Text segment
○ ○ ○ ○ ○ ○ ○

A New York man was arrested and charged with illegal possession of a firearm after fatally shooting two people who broke into his home.
Ronald Stolarczyk, 64, “interrupted a burglary and shot the two suspects with an illegally owned handgun,” according to the New York State Police.
The burglars broke into his home on Walker Road in Deerfield on Tuesday afternoon. They were later identified as Patricia Anne Talerico, 57, of Utica, and Nicholas Talerico, 27, also of Utica.
The woman was pronounced dead at the scene while the man was rushed to a hospital in a private vehicle and pronounced dead there.
Police say Stolarczyk is charged with Criminal Possession of a firearm, a felony; and the gun he used was an illegally owned hand gun. https://t.co/cymKy5AqP5
— Ben Dennis (@broadcastben_) May 29, 2019
Stolarczyk was arrested and charged with criminal possession of a firearm, the state police said in a press release. He was booked into the Oneida County Jail.
Police said that they responded to a call about a possible home invasion with a suspect on the loose.
“The word that we had originally was a possible home invasion, possible suspect running at large,” New York State Trooper Jack Keller told WSYR.
“We were able to quickly identify who those people were … it turned out later it was one of the victims but also we were able to determine quickly that there was no one else and the public was not in danger at all.”
In Oneida County, troopers say Deerfield homeowner Ronald Stolarczyk interrupted a burglary & shot two suspects with an illegally-owned handgun. Nicholas & Patricia Anne Talerico died. Stolarczyk is charged with Criminal Possession of a Firearm. pic.twitter.com/ohuu8Iweyo
— Tammy Palmer (@TammyPalmerNews) May 29, 2019
Photos from the scene showed crime tape up around the house and at least four police vehicles nearby.
Troopers did not comment on the illegal possession charge.
It wasn’t clear whether Stolarczyk was a convicted felon or if there was another reason for the illegal handgun charge.

○ ○ ○ ○ ○ ○ ○

Task item
Reproduce the stretch of the news report on the Deerfield shooting from "The burglars broke" through "on the loose.", without changing a word.

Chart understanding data

○ ○ ○ ○ ○ ○ ○

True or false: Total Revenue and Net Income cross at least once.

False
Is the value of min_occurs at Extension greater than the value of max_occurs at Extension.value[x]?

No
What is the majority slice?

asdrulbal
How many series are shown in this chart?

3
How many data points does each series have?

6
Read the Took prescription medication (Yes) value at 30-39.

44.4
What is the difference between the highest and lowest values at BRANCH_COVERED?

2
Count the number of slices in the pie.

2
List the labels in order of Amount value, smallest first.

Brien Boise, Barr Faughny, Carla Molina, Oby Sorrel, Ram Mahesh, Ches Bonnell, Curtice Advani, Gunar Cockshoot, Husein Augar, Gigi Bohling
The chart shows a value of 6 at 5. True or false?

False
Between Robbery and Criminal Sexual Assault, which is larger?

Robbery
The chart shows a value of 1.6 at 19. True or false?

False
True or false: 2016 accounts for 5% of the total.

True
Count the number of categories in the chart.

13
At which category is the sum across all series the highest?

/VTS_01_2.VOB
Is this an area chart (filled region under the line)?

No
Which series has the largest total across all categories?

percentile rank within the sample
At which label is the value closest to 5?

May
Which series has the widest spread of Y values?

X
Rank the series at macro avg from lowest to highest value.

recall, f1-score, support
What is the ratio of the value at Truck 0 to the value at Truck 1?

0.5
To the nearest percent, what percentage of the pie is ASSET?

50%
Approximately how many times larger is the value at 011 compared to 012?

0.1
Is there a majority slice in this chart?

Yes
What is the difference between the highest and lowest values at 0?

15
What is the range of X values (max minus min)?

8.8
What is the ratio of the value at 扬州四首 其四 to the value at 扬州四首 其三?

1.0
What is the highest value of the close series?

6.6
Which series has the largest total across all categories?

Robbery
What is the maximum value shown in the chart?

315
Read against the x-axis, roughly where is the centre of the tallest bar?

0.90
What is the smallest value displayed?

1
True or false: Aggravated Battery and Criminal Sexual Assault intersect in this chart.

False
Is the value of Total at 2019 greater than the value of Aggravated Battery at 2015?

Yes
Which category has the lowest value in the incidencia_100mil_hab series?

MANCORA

○ ○ ○ ○ ○ ○ ○

Result of this task
The burglars broke into his home on Walker Road in Deerfield on Tuesday afternoon. They were later identified as Patricia Anne Talerico, 57, of Utica, and Nicholas Talerico, 27, also of Utica.
The woman was pronounced dead at the scene while the man was rushed to a hospital in a private vehicle and pronounced dead there.
Police say Stolarczyk is charged with Criminal Possession of a firearm, a felony; and the gun he used was an illegally owned hand gun. https://t.co/cymKy5AqP5
— Ben Dennis (@broadcastben_) May 29, 2019
Stolarczyk was arrested and charged with criminal possession of a firearm, the state police said in a press release. He was booked into the Oneida County Jail.
Police said that they responded to a call about a possible home invasion with a suspect on the loose.